If you live in a region where scorpions thrive, you’ve most likely thought about the potential harm that they can cause to you and your pets. The combination of cats and scorpions may seem unlikely, but if you’re a cat owner you know that the pairing is not something to brush off. Cats have an instinct to explore and hunt small creatures and scorpions are expert at defending themselves when threatened. If your cat prefers to be outdoors, you must be aware of the creatures lurking around.
Dangers of Scorpions
Scorpions can be found all over the world. There’s over 1500 species, but only one is considered poisonous in North America, the Arizona bark scorpion. This species can be found in the southwestern region of the United States. This scorpion is light brown and can reach 7-8 centimeters in length in adulthood. Its venom can cause severe pain that lasts between 24 to 72 hours.

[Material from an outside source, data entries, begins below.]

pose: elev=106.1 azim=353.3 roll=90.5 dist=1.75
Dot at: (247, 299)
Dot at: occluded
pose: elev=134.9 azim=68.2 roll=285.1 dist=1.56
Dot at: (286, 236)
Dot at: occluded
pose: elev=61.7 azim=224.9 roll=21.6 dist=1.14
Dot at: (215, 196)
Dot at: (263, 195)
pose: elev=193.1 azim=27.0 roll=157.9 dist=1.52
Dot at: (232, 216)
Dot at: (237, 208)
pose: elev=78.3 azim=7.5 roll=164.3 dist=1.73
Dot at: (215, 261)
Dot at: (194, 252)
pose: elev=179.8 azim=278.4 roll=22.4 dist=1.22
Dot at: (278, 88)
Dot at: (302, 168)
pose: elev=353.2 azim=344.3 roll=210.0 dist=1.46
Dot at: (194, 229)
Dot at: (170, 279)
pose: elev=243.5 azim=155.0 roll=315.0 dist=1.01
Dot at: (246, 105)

Symptoms of Scorpion Poisoning
Cats have quick reflexes, but a scorpion may be faster. If your cat is stung by a scorpion, you must seek veterinary care immediately. Monitor your pet for any changes in behavior or signs of poisoning. Potential symptoms of poisoning include:
- Severe pain in the site of the sting
- Walking drunk
- Irregular eye movements
- Abnormal heart rate
- Abnormal blood pressure
- Dilated pupils
If your cat has been stung by a scorpion, call your veterinarian and Pet Poison Helpline at (855) 764-7661 as soon as possible for life-saving advice. Take your cat to the veterinary clinic for treatment. Not all clinics carry antivenom, so call ahead before going if the use of it is necessary. Symptomatic supportive care will be administered to stabilize your cat. Not every scorpion sting will result in severe poisoning, but most will cause pain and injury. The recovery process will depend on the species, symptoms, and your cat’s health history. Carefully monitor your cat’s environment, especially if they have outside access, and take preventative steps to decrease the chances of encounters with scorpions.